• [Exercise objective]: Print out each entry below in full, exactly as given, excluding pictures.

++++ Exercise materials

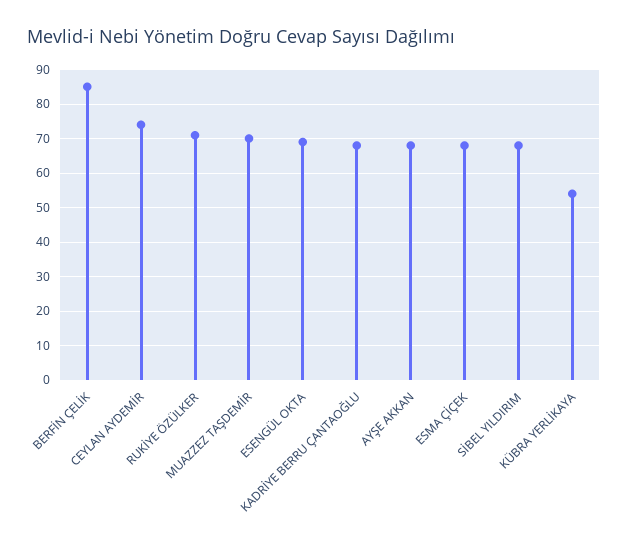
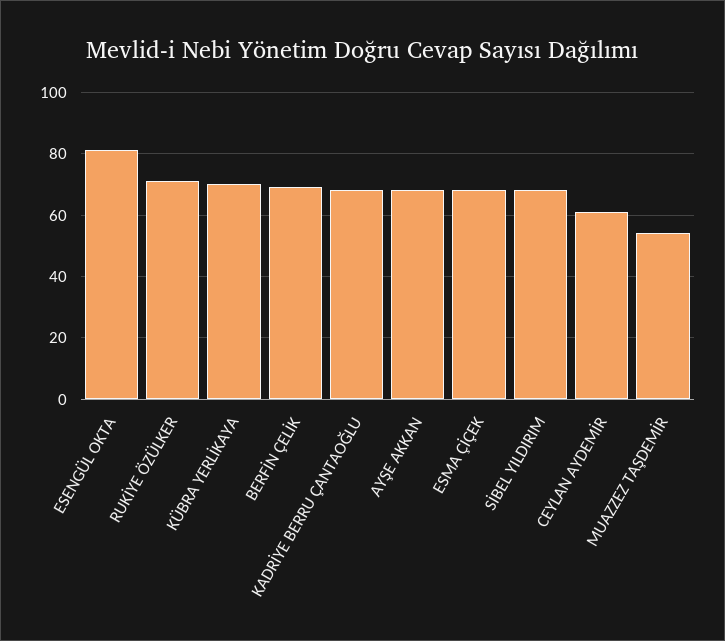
BERFİN ÇELİK: 85 -> 70
CEYLAN AYDEMİR: 75 -> 60
MUAZZEZ TAŞDEMİR: 70 -> 55
ESENGÜL OKTA: 70 -> 80
KÜBRA YERLİKAYA: 55 -> 70

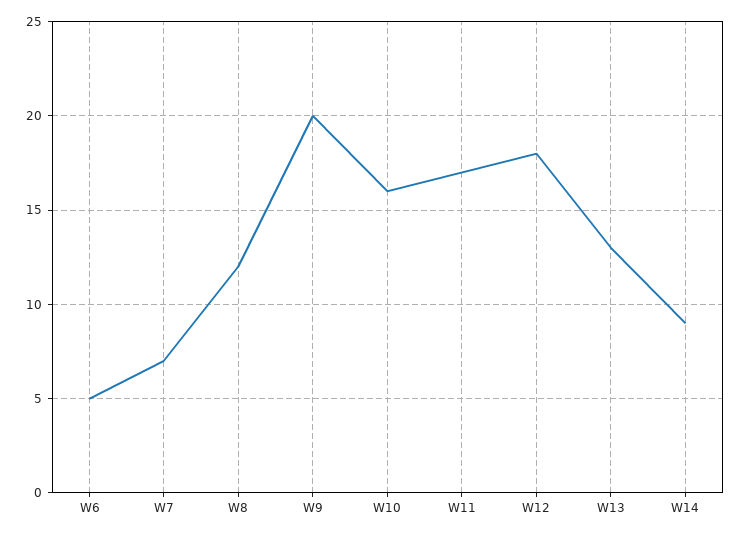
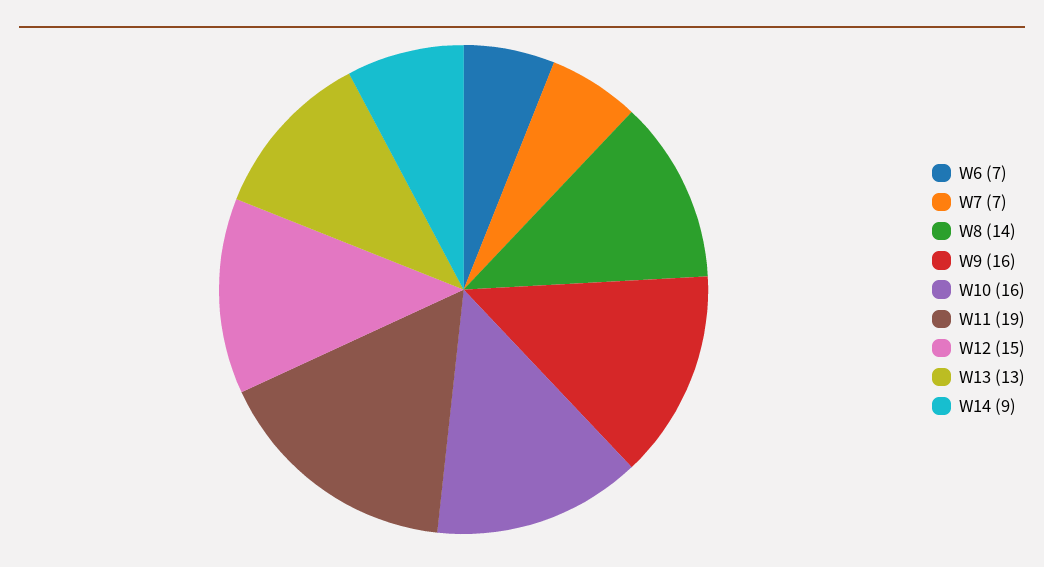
W6: 5 -> 7
W8: 12 -> 14
W9: 20 -> 16
W11: 17 -> 19
W12: 18 -> 15

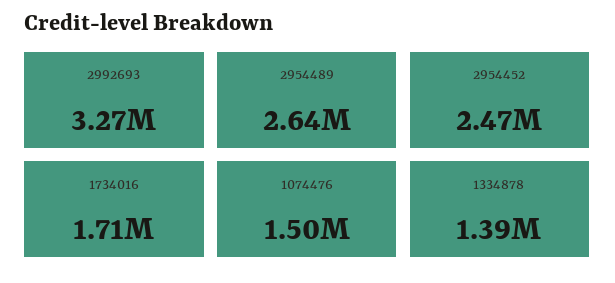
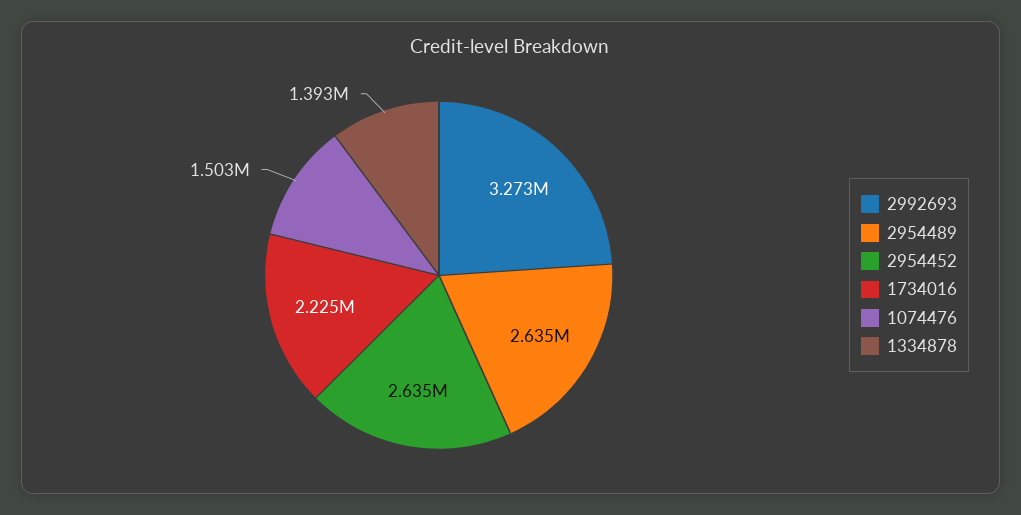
2954452: 2470000 -> 2635000
1734016: 1710000 -> 2225000

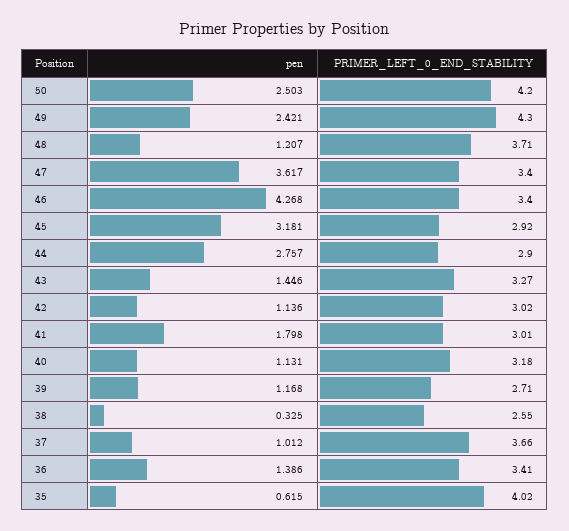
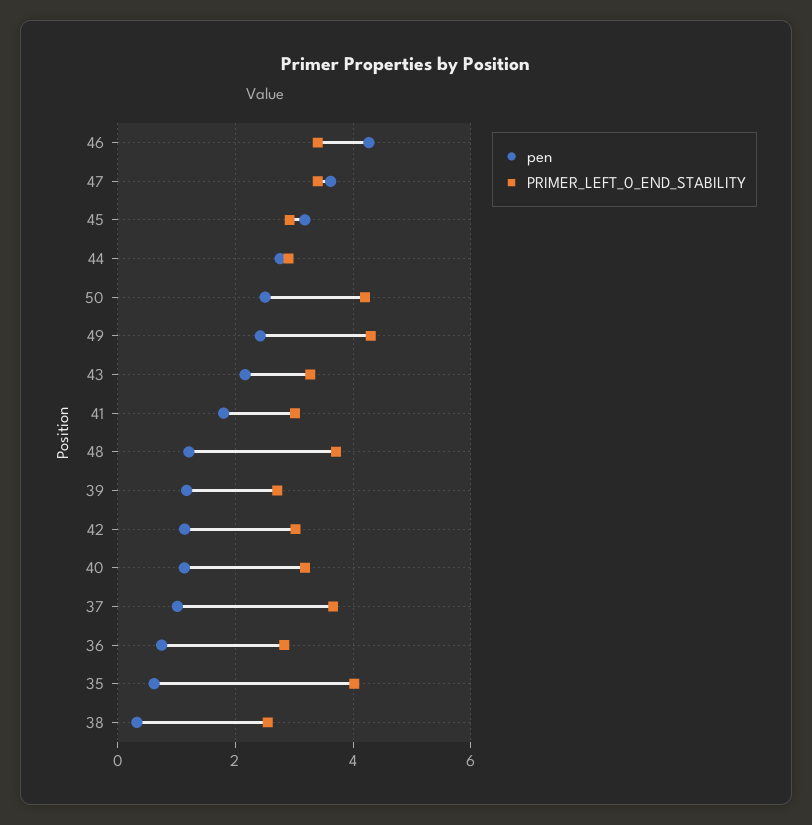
pen, 43: 1.446 -> 2.2
pen, 36: 1.386 -> 0.8
PRIMER_LEFT_0_END_STABILITY, 36: 3.41 -> 2.8

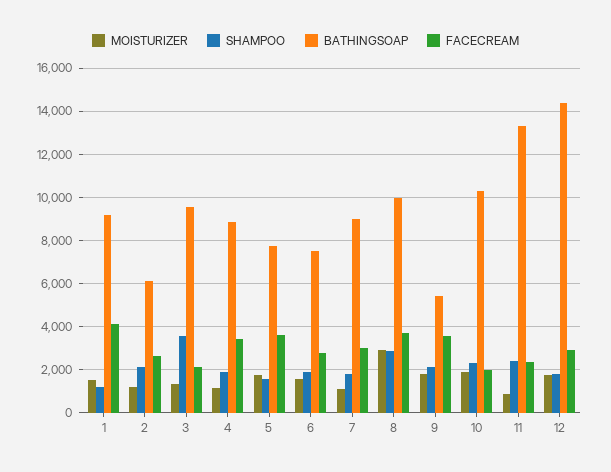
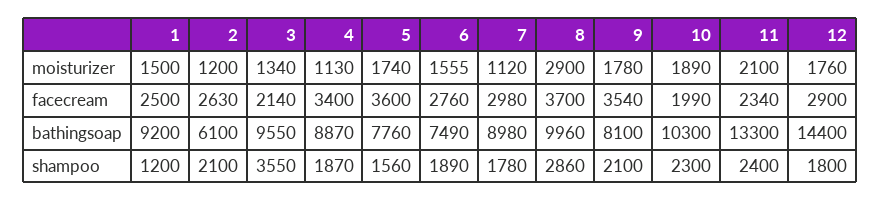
FACECREAM, 1: 4000 -> 2500
BATHINGSOAP, 9: 5500 -> 8100
MOISTURIZER, 11: 1000 -> 2100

++++++++

• [Exercise result]:
BERFİN ÇELİK: 85 -> 70
CEYLAN AYDEMİR: 75 -> 60
MUAZZEZ TAŞDEMİR: 70 -> 55
ESENGÜL OKTA: 70 -> 80
KÜBRA YERLİKAYA: 55 -> 70

W6: 5 -> 7
W8: 12 -> 14
W9: 20 -> 16
W11: 17 -> 19
W12: 18 -> 15

2954452: 2470000 -> 2635000
1734016: 1710000 -> 2225000

pen, 43: 1.446 -> 2.2
pen, 36: 1.386 -> 0.8
PRIMER_LEFT_0_END_STABILITY, 36: 3.41 -> 2.8

FACECREAM, 1: 4000 -> 2500
BATHINGSOAP, 9: 5500 -> 8100
MOISTURIZER, 11: 1000 -> 2100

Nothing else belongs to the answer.